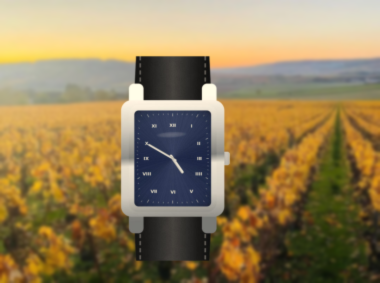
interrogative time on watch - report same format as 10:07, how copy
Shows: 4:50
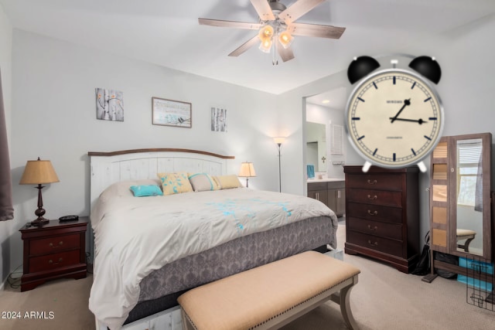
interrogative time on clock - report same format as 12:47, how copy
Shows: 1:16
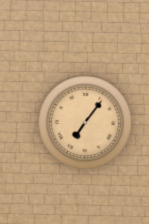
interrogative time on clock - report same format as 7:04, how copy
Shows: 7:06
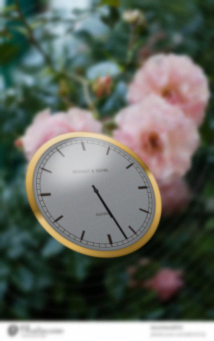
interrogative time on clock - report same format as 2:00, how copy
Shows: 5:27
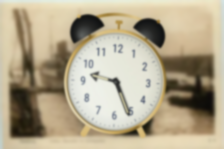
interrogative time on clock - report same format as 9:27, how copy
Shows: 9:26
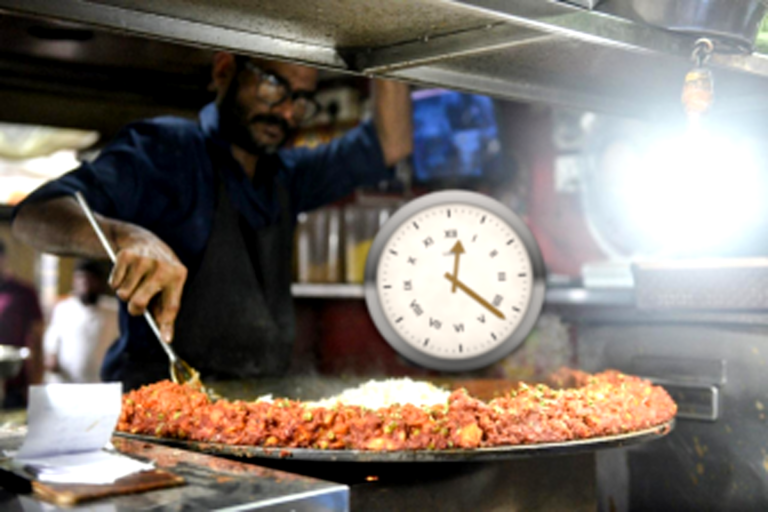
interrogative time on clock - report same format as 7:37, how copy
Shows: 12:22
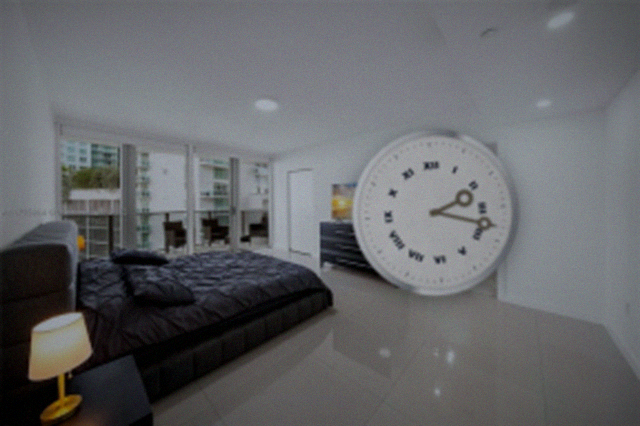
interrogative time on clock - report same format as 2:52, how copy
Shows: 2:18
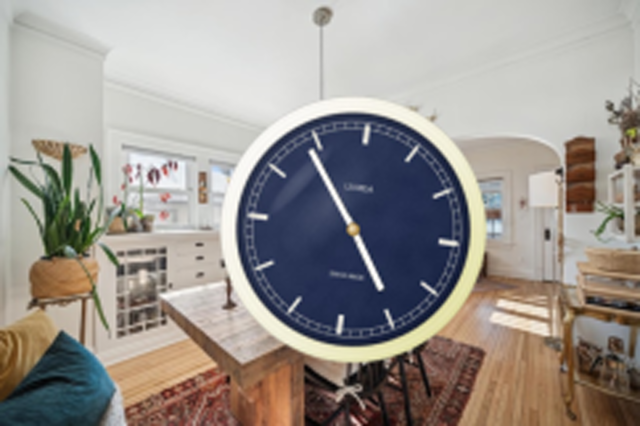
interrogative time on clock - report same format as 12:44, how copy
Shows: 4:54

+++

## PROBLEM DETAILS
Please reproduce every line of the listing above word for word, leaving out the pictures.

## WRITTEN SOLUTION
interrogative time on watch - report same format as 10:07, how copy
Shows: 4:50
interrogative time on clock - report same format as 12:47, how copy
Shows: 1:16
interrogative time on clock - report same format as 7:04, how copy
Shows: 7:06
interrogative time on clock - report same format as 2:00, how copy
Shows: 5:27
interrogative time on clock - report same format as 9:27, how copy
Shows: 9:26
interrogative time on clock - report same format as 7:37, how copy
Shows: 12:22
interrogative time on clock - report same format as 2:52, how copy
Shows: 2:18
interrogative time on clock - report same format as 12:44, how copy
Shows: 4:54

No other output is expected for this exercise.